Steuerpolitik Poß setzt auf "Reichensteuer"

SPD-Fraktionsvize Joachim Poß hält an der sogenannten Reichensteuer fest. Angesichts der Auseinanderentwicklung von Einkommen sei es gerechtfertigt, auch höhere Einkommensbezieher stärker heranzuziehen.

Poß setzt auf "Reichensteuer"

Dies sei ein Mittel, um die Finanzierung des Gemeinwesens sicherzustellen, sagte Poß im ARD-"Morgenmagazin". Zugleich bekräftigte er, dass die SPD Steuersenkungen, wie sie die CSU beschlossen habe, ablehnt. "Wir sind gegen Steuersenkungen auf Pump." Das habe auch die CDU für sich klargestellt, sagte Poß und fügte hinzu: "Deswegen können wir die Versprechungen der CSU so nicht mitmachen." Zudem seien kleine und mittlere Einkommen stärker von Sozialabgaben belastet, weniger von Steuern.

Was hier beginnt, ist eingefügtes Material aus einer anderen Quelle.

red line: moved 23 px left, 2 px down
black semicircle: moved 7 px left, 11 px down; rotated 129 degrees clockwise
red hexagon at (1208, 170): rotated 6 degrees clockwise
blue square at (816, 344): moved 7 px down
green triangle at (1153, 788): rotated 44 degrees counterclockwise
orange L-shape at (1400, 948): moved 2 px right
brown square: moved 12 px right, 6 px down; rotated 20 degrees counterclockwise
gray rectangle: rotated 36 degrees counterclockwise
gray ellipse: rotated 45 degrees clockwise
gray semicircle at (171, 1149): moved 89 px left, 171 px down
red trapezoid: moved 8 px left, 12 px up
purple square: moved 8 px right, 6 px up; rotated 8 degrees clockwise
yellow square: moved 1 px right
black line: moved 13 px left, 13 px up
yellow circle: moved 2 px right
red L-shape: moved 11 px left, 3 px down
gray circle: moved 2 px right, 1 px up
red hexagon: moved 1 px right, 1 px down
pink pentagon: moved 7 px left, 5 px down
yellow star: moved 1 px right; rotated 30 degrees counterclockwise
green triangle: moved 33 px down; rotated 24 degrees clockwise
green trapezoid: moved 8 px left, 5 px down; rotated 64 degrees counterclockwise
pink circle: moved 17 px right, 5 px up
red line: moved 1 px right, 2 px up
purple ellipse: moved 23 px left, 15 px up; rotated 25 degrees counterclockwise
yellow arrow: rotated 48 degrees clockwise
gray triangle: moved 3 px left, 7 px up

Generell schloss Poß Steuersenkungen für die Zukunft aber nicht aus. Im Herbst werde im Zusammenhang mit dem Existenzminimumsbericht über Grundfreibetrag, Kinderfreibetrag und Kindergeld zu reden sein, sagte er. Zudem müssten nach dem Votum des Bundesverfassungsgerichts die Abgaben für Krankenkassen stärker steuerlich berücksichtigt werden. Dafür allerdings müssten finanzielle Spielräume geschaffen werden, damit stärker als bislang umfinanziert werden könne.